Business

Factory activity in November hit 3-month high as inflation cooled


BENGALURU: India’s Factory Operations expanded at its fastest pace in three months in November, a private survey showed on Thursday, signaling a recovery in demand despite worsening global economic conditions as input cost inflation eased. to a two-year low.
Consumer inflation in South Asia’s largest economy eased significantly in October to 6.77% from September’s five-month high of 7.41%, suggesting a likely moderate price increase. and bring some support to manufacturers.
The Manufacturing Purchasing Managers Indexcompiled by S&P Global, rose to 55.7 last month from 55.3 in October, marking the seventeenth consecutive month of manufacturing expansion across India.
The result was comfortably higher than the Reuters poll median forecast of 55.0 and the 50 split between growth and contraction.
“India production area Pollyanna De Lima, deputy chief economist at S&P Global Market Intelligence, said the performance continued well into November, alongside growing recession fears elsewhere and a deteriorating outlook for the global economy.
“It’s business as usual for commodity producers, who lifted production volumes to a three-month high amid impressive evidence of demand resilience.”
Strong demand, particularly for consumer and intermediate goods, and marketing activity pushed the new orders sub-index to a three-month high.
International demand increased for the eighth consecutive month and at a similar rate to October.
Input prices rose at the slowest pace in 26 months, providing relief to producers, while benefiting end consumers with selling prices rising at the slowest pace since February.
This led to an improvement in overall business confidence, with the yield sub-index futures at its highest level since February 2015.

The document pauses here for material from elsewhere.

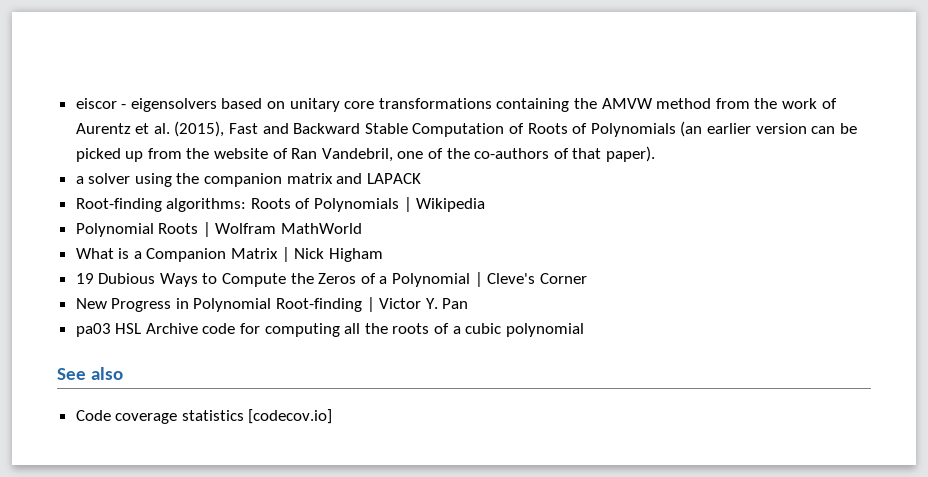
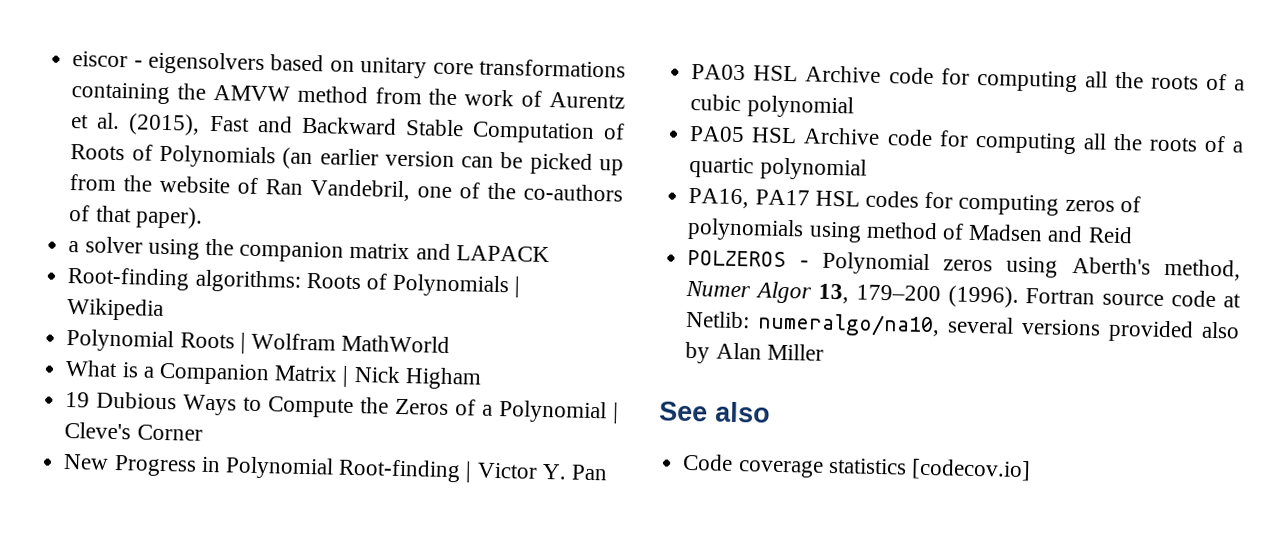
[75,323,111,337] pa03 -> [691,63,747,81] PA03
(584, 330) none -> [689,125,1243,155] [689,156,867,181] [688,187,1141,216] [687,217,1133,244] [687,249,1241,281] [685,280,1241,308] [685,310,1240,343] [685,341,824,364] // PA05 HSL Archive code for computing all the roots of a quartic polynomial // PA16, PA17 HSL codes for computing zeros of polynomials using method of Madsen and Reid // POLZEROS - Polynomial zeros using Aberth's method, Numer Algor 13, 179–200 (1996). Fortran source code at Netlib: numeralgo/na10, several versions provided also by Alan Miller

Reflecting positive sentiment, employment grew at its fastest rate since January 2020 excluding October.
PMI data could bolster expectations of the Reserve Bank of India opting for smaller gains at next week’s meeting as the previous three consecutive 50-basis-point increases start to hit the economy. .
Economic growth in India slowed to 6.3% last quarter, much weaker than the 13.5% growth reported in the previous three months due to distortions caused by the pandemic lockdown. The cause of Covid-19 has subsided.